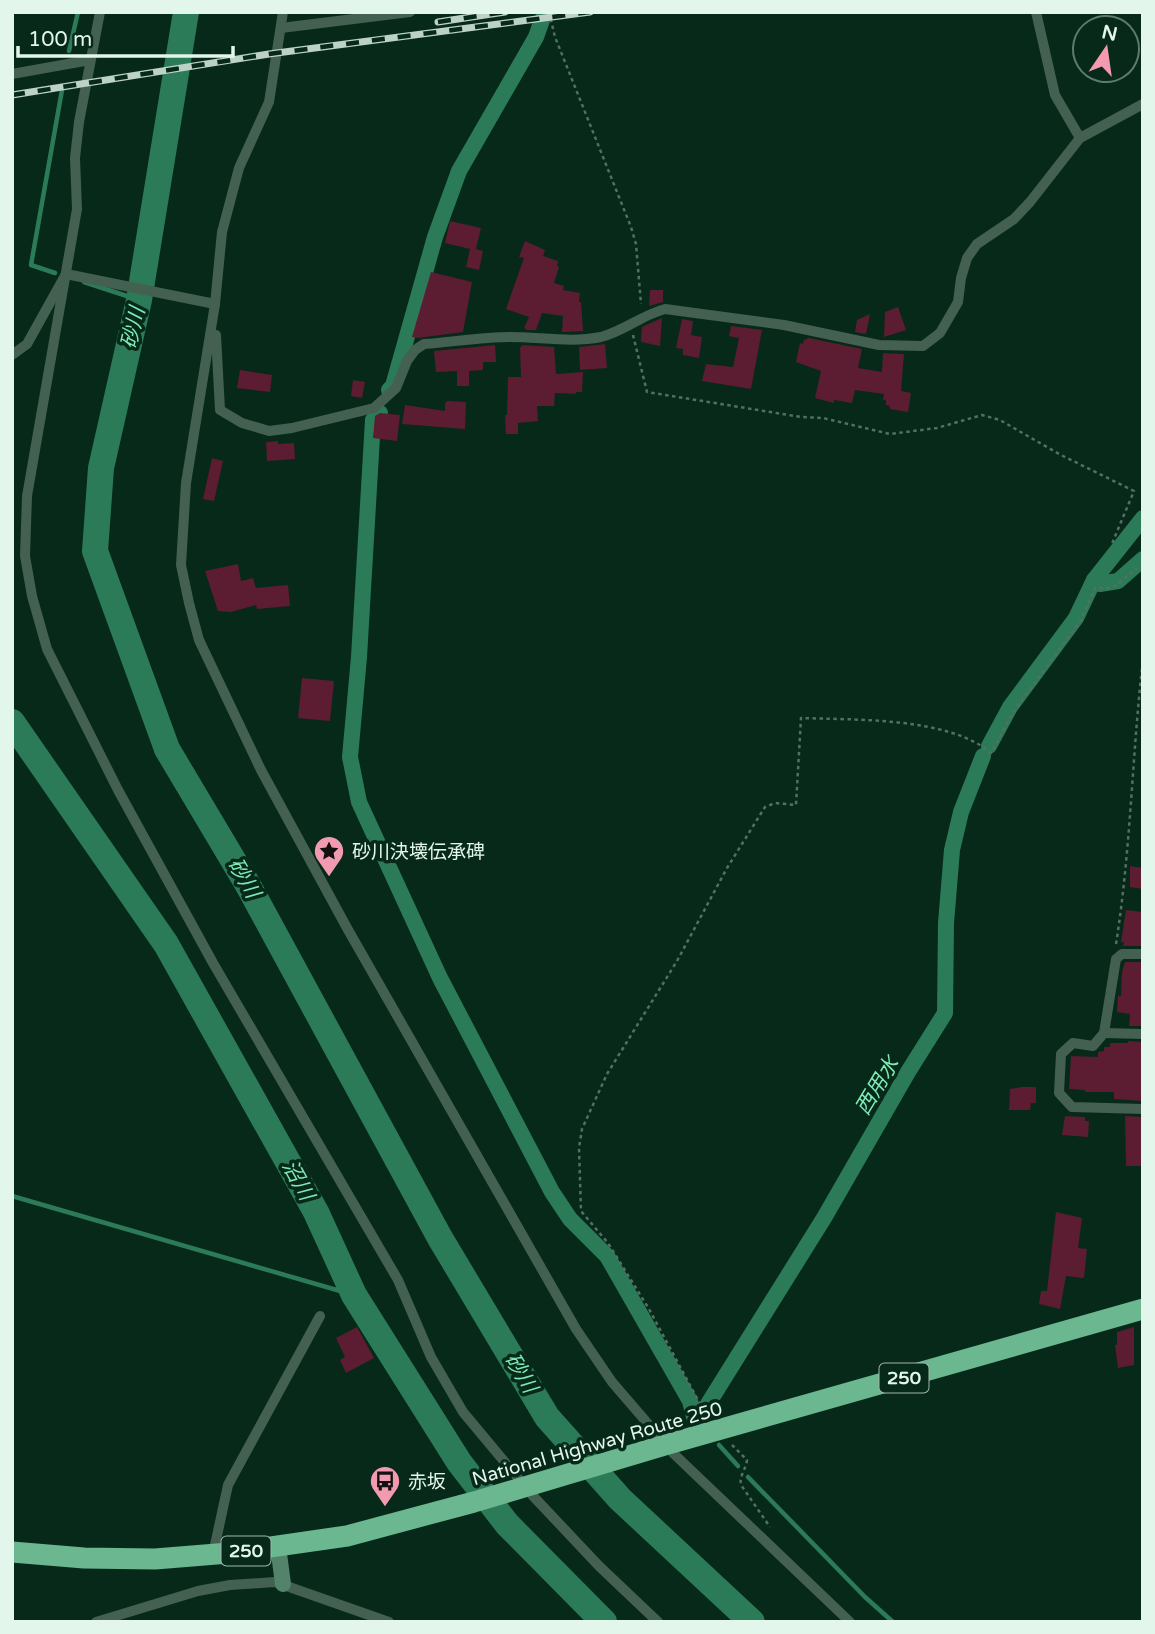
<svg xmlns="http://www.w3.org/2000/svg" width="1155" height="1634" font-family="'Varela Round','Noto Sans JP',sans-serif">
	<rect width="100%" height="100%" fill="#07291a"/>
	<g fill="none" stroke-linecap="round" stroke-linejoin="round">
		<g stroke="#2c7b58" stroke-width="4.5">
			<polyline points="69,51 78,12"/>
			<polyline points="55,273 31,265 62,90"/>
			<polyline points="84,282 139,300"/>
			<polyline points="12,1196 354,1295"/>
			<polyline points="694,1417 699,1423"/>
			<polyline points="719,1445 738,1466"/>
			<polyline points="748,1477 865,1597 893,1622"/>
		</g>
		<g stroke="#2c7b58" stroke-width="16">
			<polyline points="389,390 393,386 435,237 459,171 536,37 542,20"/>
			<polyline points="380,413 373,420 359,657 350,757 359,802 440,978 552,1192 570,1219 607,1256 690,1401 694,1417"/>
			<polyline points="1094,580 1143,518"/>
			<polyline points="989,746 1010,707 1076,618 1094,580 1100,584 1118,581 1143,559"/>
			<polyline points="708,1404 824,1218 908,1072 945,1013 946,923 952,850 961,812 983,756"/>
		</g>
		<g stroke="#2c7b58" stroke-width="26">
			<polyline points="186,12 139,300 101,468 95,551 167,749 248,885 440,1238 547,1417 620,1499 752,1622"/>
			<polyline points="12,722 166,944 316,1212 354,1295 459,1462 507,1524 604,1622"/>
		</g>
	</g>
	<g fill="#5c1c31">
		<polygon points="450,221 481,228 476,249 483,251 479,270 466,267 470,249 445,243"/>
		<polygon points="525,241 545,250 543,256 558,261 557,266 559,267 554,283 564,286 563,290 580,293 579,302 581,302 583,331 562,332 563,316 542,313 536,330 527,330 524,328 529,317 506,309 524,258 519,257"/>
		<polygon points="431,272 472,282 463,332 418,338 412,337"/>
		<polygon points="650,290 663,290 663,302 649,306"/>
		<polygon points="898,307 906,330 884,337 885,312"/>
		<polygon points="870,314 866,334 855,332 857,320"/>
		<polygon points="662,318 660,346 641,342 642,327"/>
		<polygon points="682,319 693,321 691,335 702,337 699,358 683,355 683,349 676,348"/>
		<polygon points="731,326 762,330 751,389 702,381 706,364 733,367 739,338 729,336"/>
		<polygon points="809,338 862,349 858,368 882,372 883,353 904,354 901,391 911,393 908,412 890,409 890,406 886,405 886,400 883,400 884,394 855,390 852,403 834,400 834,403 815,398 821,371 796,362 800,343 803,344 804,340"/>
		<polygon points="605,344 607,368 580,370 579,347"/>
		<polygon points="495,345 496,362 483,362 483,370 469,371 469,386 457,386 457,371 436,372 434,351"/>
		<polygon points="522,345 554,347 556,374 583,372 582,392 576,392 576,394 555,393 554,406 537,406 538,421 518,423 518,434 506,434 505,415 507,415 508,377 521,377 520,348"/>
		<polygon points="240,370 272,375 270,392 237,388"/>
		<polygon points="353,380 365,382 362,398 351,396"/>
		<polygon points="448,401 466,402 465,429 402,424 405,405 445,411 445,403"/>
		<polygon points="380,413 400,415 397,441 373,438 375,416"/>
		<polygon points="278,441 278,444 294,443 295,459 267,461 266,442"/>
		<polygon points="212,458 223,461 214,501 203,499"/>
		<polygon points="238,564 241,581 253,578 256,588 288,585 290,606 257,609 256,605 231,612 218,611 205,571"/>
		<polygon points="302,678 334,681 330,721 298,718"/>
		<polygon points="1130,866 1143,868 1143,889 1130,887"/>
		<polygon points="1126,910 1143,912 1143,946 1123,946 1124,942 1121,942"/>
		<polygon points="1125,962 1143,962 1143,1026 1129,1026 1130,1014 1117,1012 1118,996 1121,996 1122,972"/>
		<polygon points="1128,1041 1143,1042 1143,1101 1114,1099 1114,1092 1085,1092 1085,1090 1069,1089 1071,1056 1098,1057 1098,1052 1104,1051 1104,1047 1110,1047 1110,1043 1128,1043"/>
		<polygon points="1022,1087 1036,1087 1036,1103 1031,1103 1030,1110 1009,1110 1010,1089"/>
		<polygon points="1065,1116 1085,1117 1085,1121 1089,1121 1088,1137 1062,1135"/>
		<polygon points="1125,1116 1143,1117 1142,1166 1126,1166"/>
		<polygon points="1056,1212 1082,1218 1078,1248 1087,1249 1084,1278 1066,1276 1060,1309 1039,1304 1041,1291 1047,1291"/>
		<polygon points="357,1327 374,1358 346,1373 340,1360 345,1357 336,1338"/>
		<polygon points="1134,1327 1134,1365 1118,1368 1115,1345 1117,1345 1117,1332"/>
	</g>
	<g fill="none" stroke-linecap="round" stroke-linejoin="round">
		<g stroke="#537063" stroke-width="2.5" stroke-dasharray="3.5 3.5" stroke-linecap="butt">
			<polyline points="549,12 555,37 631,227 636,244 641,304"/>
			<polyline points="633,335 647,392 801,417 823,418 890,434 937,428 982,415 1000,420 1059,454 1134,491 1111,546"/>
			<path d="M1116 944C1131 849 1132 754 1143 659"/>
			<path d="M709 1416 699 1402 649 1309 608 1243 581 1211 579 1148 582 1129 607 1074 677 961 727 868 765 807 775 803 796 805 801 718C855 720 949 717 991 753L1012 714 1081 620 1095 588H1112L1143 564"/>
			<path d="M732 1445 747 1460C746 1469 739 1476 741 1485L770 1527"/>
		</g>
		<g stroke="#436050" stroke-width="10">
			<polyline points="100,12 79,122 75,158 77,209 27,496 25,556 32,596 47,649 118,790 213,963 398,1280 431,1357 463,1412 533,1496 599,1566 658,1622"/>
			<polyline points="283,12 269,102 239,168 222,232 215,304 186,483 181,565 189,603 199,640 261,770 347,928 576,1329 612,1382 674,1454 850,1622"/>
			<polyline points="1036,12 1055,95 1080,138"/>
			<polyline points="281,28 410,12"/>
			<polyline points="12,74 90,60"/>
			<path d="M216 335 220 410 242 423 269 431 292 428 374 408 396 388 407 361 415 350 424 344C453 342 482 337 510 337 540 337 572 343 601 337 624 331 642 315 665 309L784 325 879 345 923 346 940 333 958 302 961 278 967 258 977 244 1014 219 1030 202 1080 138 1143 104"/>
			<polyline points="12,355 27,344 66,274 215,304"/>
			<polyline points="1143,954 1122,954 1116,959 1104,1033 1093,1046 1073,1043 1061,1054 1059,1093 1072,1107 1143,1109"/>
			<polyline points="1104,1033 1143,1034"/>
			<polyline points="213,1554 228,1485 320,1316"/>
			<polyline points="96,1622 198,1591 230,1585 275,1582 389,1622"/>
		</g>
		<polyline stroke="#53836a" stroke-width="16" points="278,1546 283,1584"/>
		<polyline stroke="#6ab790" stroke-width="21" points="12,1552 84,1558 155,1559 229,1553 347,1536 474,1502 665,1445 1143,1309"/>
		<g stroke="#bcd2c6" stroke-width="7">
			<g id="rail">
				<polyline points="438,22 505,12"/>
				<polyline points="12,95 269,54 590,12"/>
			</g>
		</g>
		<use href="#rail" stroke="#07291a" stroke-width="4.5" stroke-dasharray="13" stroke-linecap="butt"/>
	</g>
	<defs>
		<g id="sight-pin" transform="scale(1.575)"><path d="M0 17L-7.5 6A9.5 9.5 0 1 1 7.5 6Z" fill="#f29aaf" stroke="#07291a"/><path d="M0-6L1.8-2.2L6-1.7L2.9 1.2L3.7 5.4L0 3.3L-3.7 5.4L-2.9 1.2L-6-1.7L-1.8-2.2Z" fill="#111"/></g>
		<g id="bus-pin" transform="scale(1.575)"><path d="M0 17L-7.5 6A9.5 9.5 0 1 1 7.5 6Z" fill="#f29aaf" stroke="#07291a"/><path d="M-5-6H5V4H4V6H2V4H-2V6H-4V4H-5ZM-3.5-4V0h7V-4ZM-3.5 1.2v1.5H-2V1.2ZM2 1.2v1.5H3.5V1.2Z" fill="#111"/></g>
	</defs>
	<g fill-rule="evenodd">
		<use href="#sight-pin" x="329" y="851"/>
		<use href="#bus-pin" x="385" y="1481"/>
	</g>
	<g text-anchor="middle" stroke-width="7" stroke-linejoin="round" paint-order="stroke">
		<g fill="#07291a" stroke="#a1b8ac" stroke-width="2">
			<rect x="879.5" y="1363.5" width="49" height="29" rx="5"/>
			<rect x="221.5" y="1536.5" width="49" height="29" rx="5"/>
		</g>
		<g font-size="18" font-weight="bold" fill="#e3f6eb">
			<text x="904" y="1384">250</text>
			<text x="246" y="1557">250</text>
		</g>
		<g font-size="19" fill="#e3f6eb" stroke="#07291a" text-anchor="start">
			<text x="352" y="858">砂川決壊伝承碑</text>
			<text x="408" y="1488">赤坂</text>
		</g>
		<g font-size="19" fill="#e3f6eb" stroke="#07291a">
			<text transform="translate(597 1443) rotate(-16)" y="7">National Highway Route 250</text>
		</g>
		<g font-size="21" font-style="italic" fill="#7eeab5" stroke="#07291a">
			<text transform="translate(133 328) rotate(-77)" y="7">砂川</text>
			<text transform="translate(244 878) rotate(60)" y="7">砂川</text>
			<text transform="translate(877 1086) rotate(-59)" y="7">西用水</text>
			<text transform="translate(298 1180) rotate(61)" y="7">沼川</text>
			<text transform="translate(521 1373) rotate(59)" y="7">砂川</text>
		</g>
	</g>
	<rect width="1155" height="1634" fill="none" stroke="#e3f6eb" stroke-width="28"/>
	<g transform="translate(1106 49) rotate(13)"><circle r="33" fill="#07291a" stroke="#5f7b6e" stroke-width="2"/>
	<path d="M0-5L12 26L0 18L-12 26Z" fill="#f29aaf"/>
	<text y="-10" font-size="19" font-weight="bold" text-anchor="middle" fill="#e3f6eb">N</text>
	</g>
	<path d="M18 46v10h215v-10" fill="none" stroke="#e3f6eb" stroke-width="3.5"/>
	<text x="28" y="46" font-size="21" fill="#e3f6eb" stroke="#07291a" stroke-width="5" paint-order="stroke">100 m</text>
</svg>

WHAT IS BEING ASKED >> Reproduce each line from the data that has "middle" in it.

EXERCISE RESULT >>
	<g text-anchor="middle" stroke-width="7" stroke-linejoin="round" paint-order="stroke">
	<text y="-10" font-size="19" font-weight="bold" text-anchor="middle" fill="#e3f6eb">N</text>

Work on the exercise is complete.